November 9, 2017 By Shane Vander Hart

Illinois Governor Bruce Rauner

One of the criticisms of the Common Core English language arts standards is how it did not include standards for teaching cursive. Illinois lawmakers want to require schools in their state to teach cursive, and Republicans have fought against that. Governor Bruce Rauner, a Republican, even vetoed a bill that was passed, but the Illinois Legislature is poised to override that video.

The Chicago Tribune reports:

Among the losses state lawmakers dealt Gov. Bruce Rauner Wednesday was one over a signature issue: Whether the state should require schools to teach cursive writing.

Rauner vetoed a bill to enact such a requirement, and the Illinois Housevoted to override him on Wednesday. The Senate would have to follow suit when it returns next month for the proposal to become law.

In pushing for one mandatory cursive unit in elementary schools, Rep. Emanuel “Chris” Welch said children need to be able to read documents the Founding Fathers wrote, as well as notes from grandma. And there was a political angle to making sure kids could sign their names too.

“Can sign your driver’s license. Can sign your passport,” the Hillside Democrat said. “Can sign a petition to run for office.”

Some Republican lawmakers contended requiring the teaching of at least one unit of cursive amounts to another Illinois mandate on local schools that doesn’t come with any state money to pay for it.

Rep. Sue Scherer said during debate that it was so clear that kids should be taught cursive that there shouldn’t even be a debate.

“It’s unbelievable we’re even having this discussion,” said the Decatur Democrat.

Considering that some Republicans, including Governor Rauner, have done next to nothing about repealing the standards, it is mindboggling to me that this is even up for debate.

They are worried about cost? How much did the state spend to implement Common Core and PARCC? Compared to that implementing a unit of cursive is peanuts.

This doesn’t make any sense at all. Kids should know how to write and, more importantly, read cursive. Writing cursive is beneficial for the development of their fine motor skills. This should be a no-brainer, but it probably does not fit into the workforce development scheme that it seems many Republicans, especially Chamber Republicans, have bought into.

Why teach them cursive when they’ll be working on computers and tablets at work? They won’t need cursive for the 21st Century Economy!

Kudos to Illinois Democrats for pushing this bill, now if we can only get them to repeal Common Core and replace them with quality standards.
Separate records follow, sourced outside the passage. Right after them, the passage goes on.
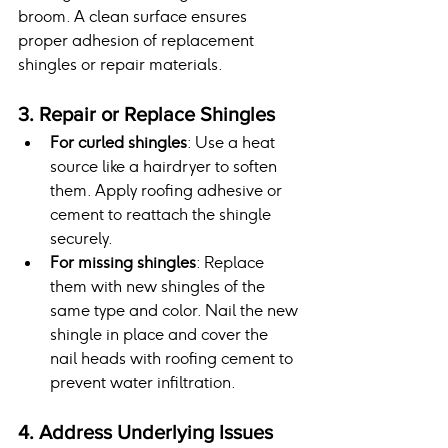
broom. A clean surface ensures 
proper adhesion of replacement 
shingles or repair materials.
3. Repair or Replace Shingles
For curled shingles
: Use a heat 
source like a hairdryer to soften 
them. Apply roofing adhesive or 
cement to reattach the shingle 
securely.
For missing shingles
: Replace 
them with new shingles of the 
same type and color. Nail the new 
shingle in place and cover the 
nail heads with roofing cement to 
prevent water infiltration.
4. Address Underlying Issues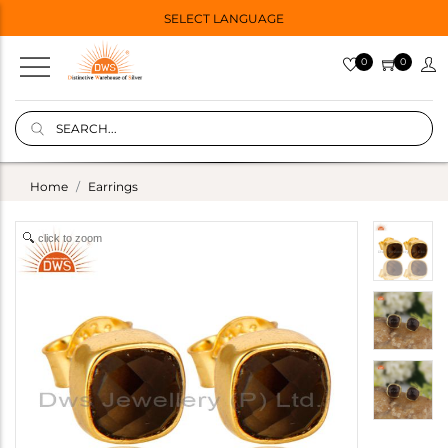
SELECT LANGUAGE
0
0
Home
Earrings
click to zoom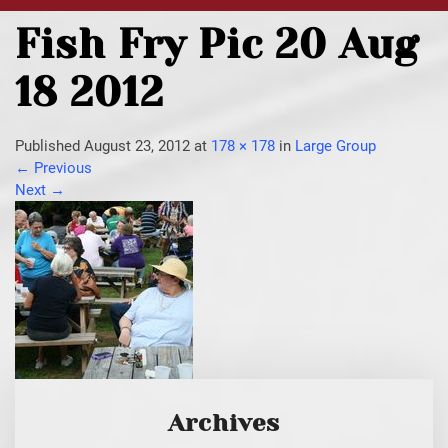
Fish Fry Pic 20 Aug
18 2012
Published
August 23, 2012
at
178 × 178
in
Large Group
←
Previous
Next
→
Archives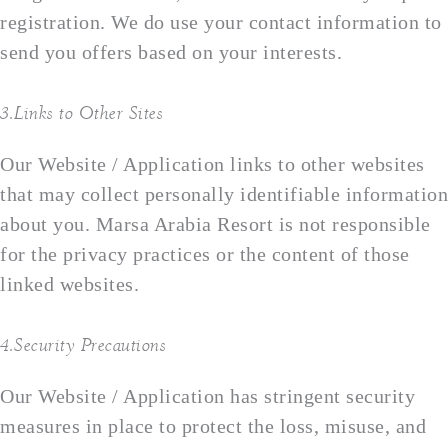
registration. We do use your contact information to
send you offers based on your interests.
3.Links to Other Sites
Our Website / Application links to other websites
that may collect personally identifiable information
about you. Marsa Arabia Resort is not responsible
for the privacy practices or the content of those
linked websites.
4.Security Precautions
Our Website / Application has stringent security
measures in place to protect the loss, misuse, and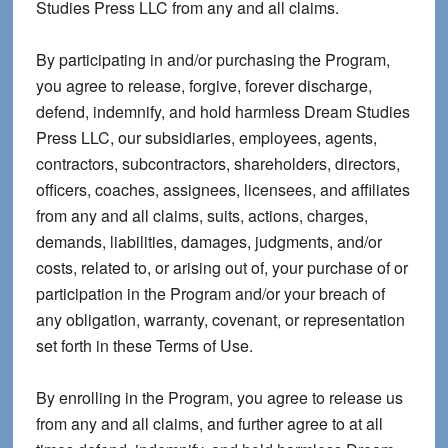
Studies Press LLC from any and all claims.
By participating in and/or purchasing the Program,
you agree to release, forgive, forever discharge,
defend, indemnify, and hold harmless Dream Studies
Press LLC, our subsidiaries, employees, agents,
contractors, subcontractors, shareholders, directors,
officers, coaches, assignees, licensees, and affiliates
from any and all claims, suits, actions, charges,
demands, liabilities, damages, judgments, and/or
costs, related to, or arising out of, your purchase of or
participation in the Program and/or your breach of
any obligation, warranty, covenant, or representation
set forth in these Terms of Use.
By enrolling in the Program, you agree to release us
from any and all claims, and further agree to at all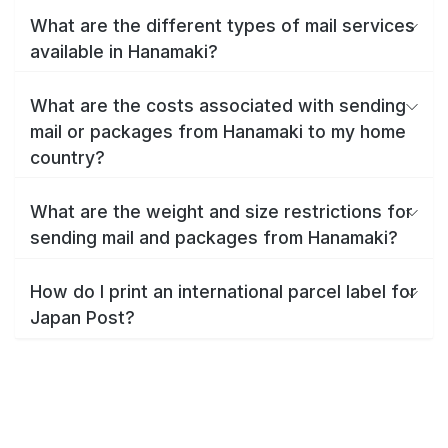
What are the different types of mail services
available in Hanamaki?
What are the costs associated with sending
mail or packages from Hanamaki to my home
country?
What are the weight and size restrictions for
sending mail and packages from Hanamaki?
How do I print an international parcel label for
Japan Post?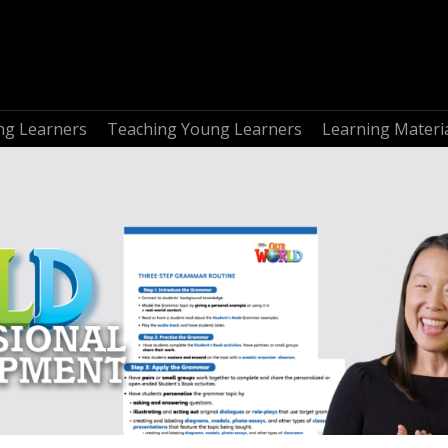
ng Learners
Teaching Young Learners
Learning Materi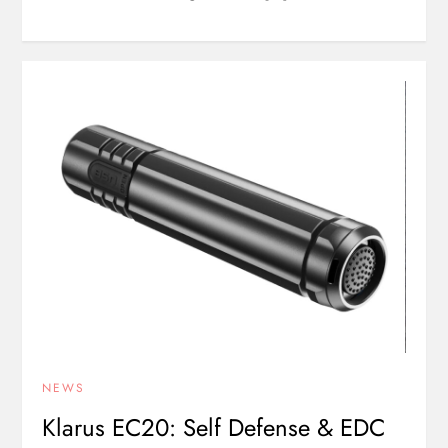
NEWS
Klarus EC20: Self Defense & EDC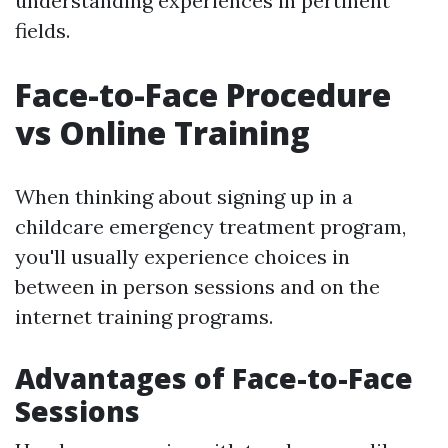
understanding experiences in pertinent
fields.
Face-to-Face Procedure
vs Online Training
When thinking about signing up in a
childcare emergency treatment program,
you'll usually experience choices in
between in person sessions and on the
internet training programs.
Advantages of Face-to-Face
Sessions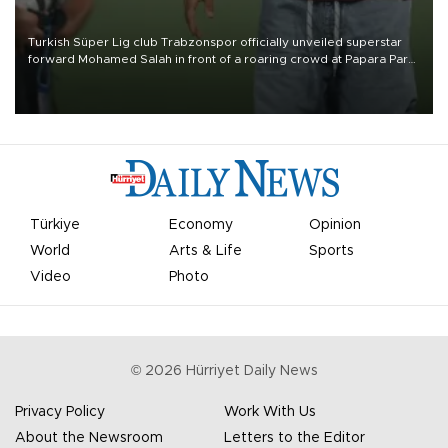
Turkish Süper Lig club Trabzonspor officially unveiled superstar
forward Mohamed Salah in front of a roaring crowd at Papara Park
on Aug. 6 night, celebrating what club officials called one of the
most historic transfer accomplishments in Turkish sports history.
Türkiye
Economy
Opinion
World
Arts & Life
Sports
Video
Photo
©
2026
Hürriyet Daily News
Privacy Policy
Work With Us
About the Newsroom
Letters to the Editor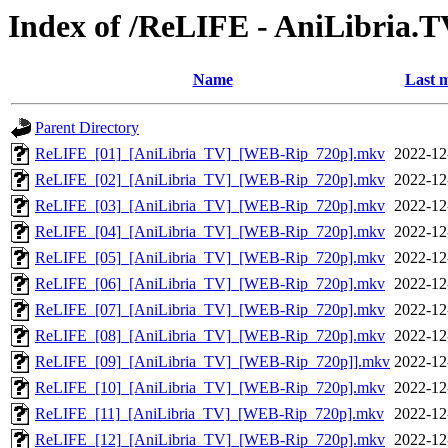
Index of /ReLIFE - AniLibria.
Name
Last m
Parent Directory
ReLIFE_[01]_[AniLibria_TV]_[WEB-Rip_720p].mkv
2022-12
ReLIFE_[02]_[AniLibria_TV]_[WEB-Rip_720p].mkv
2022-12
ReLIFE_[03]_[AniLibria_TV]_[WEB-Rip_720p].mkv
2022-12
ReLIFE_[04]_[AniLibria_TV]_[WEB-Rip_720p].mkv
2022-12
ReLIFE_[05]_[AniLibria_TV]_[WEB-Rip_720p].mkv
2022-12
ReLIFE_[06]_[AniLibria_TV]_[WEB-Rip_720p].mkv
2022-12
ReLIFE_[07]_[AniLibria_TV]_[WEB-Rip_720p].mkv
2022-12
ReLIFE_[08]_[AniLibria_TV]_[WEB-Rip_720p].mkv
2022-12
ReLIFE_[09]_[AniLibria_TV]_[WEB-Rip_720p]].mkv
2022-12
ReLIFE_[10]_[AniLibria_TV]_[WEB-Rip_720p].mkv
2022-12
ReLIFE_[11]_[AniLibria_TV]_[WEB-Rip_720p].mkv
2022-12
ReLIFE_[12]_[AniLibria_TV]_[WEB-Rip_720p].mkv
2022-12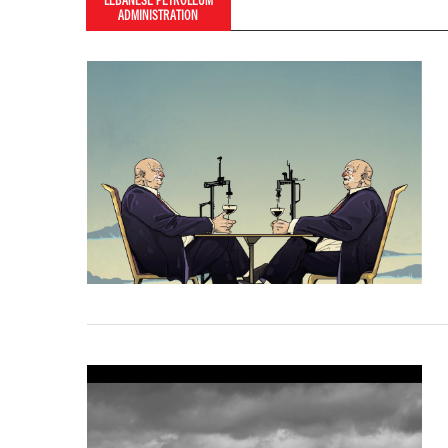
LEBANESE PETROLEUM
ADMINISTRATION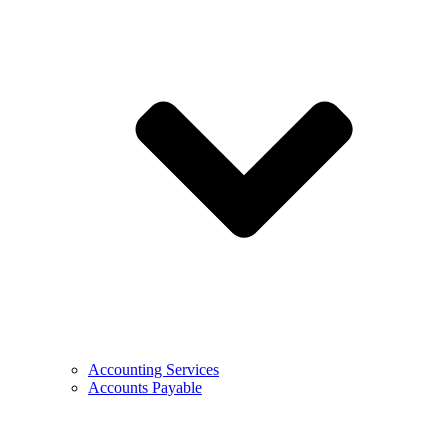
Accounting Services
Accounts Payable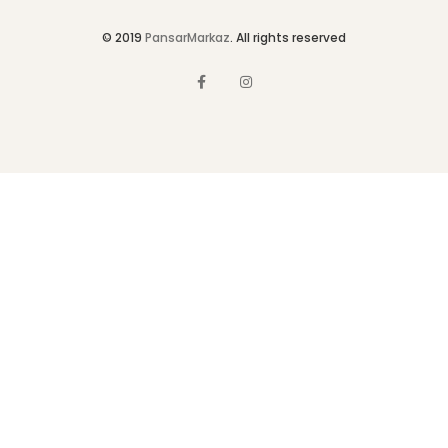
© 2019
PansarMarkaz
. All rights reserved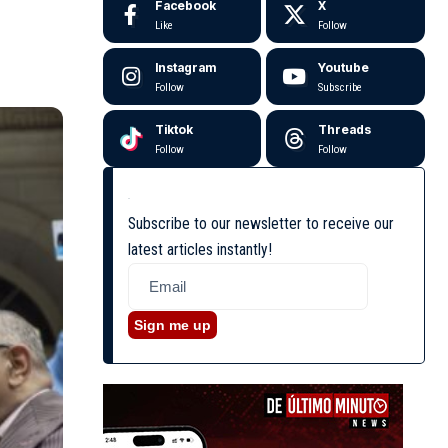
Facebook
X
Like
Follow
Instagram
Youtube
Follow
Subscribe
Tiktok
Threads
Follow
Follow
Subscribe to our newsletter to receive our
latest articles instantly!
Sign me up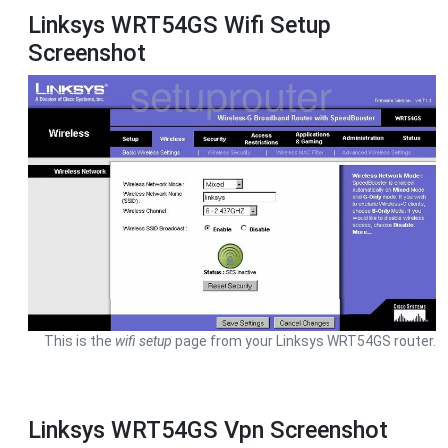
Linksys WRT54GS Wifi Setup
Screenshot
This is the
wifi setup
page from your Linksys WRT54GS router.
Linksys WRT54GS Vpn Screenshot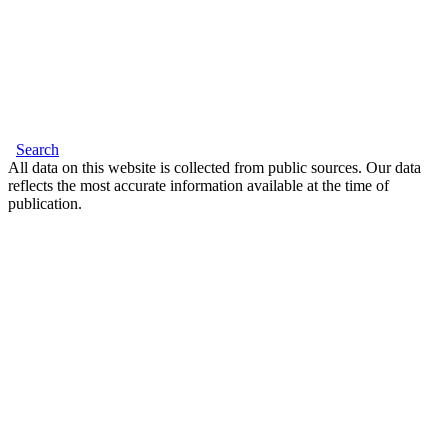
Search
All data on this website is collected from public sources. Our data
reflects the most accurate information available at the time of
publication.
Filed Under: Education at State Level Tagged With: Bruce Rauner, Common Core ELA Standards, cursive, Emanuel Welch, Illinois, Illinois House, Illinois Legislature, Illinois Senate, Sue Scherer

Comments

  1. brackenkaren says

    November 10, 2017 at 10:16 am

    Fortunately here in TN we were successful in passing legislation to put cursive back in our schools. Once we demonstrated the developmental benefits children get from writing cursive it passed with no resistance. It is not only the right thing to do it is also robbing our children of developmental opportunities they are robbed of. I believe if your school is not teaching cursive parents MUST do it at home. There are many programs that are easy to follow to teach your child to learn cursive. Turn off the computer, turn off the TV and spend time teaching your kids to write using cursive. For older children there is a great program called CursiveLogic.

  2. patriotmongoose says

    November 17, 2017 at 6:10 pm

    The legislature could probably override Rauner if they wanted to.